1. India Inc’s cash flows crimped

India Inc’s cash flows crimped

India Inc is hard pressed for cash; collective cash flows from operations for a clutch of 56 top firms grew by just 3% last fiscal, the slowest growth in three years...

By: | Mumbai | Published: July 13, 2015 12:31 AM

India Inc is hard pressed for cash; collective cash flows from operations for a clutch of 56 top firms grew by just 3% last fiscal, the slowest growth in three years, reports Devangi Gandhi in Mumbai. After two years of fairly robust increases of 30% on an average, cash flows of these companies were crimped in the financial year 2014-15 in a sluggish economic environment.

Not suprisingly, the profit before tax for the pack dropped 10% in the last financial year.

While in some instances, like with Cairn India, this was due to the sharp fall in the price of crude oil, in other cases — Bajaj Auto and Crompton Greaves — relatively weak demand impacted the business resulting in a fall of 13% year-on-year in the profit before tax. Higher inventories and provisions for advances and liabilities led to a fall of 39% in operating cash flows of Bajaj Auto while Crompton Greaves reported a negative cash flow of Rs 680 crore, the first time in a decade as trade receivables for its standalone operations jumped more than three times to Rs 1,080 crore.

The outflow was higher due to advances towards loss-making overseas subsidiaries.

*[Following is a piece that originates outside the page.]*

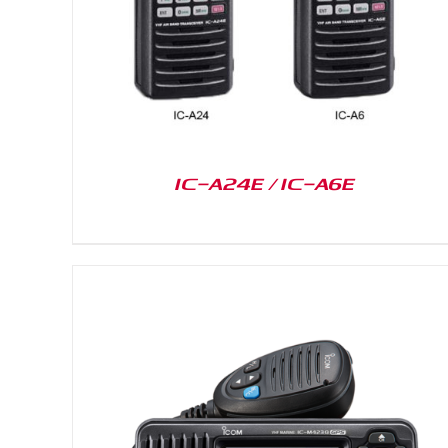
IC-A24E / IC-A6E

Reliance Industries reported a 20% decline in operating cash outflow on account of lower trade payables although the PBT was higher. Similar declines in trade payables – amounts billed to a company by suppliers for goods or serrvices provided on credit – and a higher proportion of PBT paid as net taxes also weighed on the operating cash flows of consumer companies HUL and Asian Paints.

Gr8

Even as IT companies including TCS, tech Mahindra and Mindtree led the overall growth in the operating cash flows with 30%-86% yoy jump in FY15, realty companies like Oberoi realty and Sobha both reported negative cash flows despite reporting amarginal growth in profits (PBT). In the case of Oberoi realty, a more than four-old jump in inventories to Rs 1,832 crore along with lower dividend income and profit on sale of investments resulted in a negative cash flow of Rs 971 crore. Sobha’s FY15 cash flows, meanwhile, were adversely impacted by loans and advances of the order of Rs 224 crore.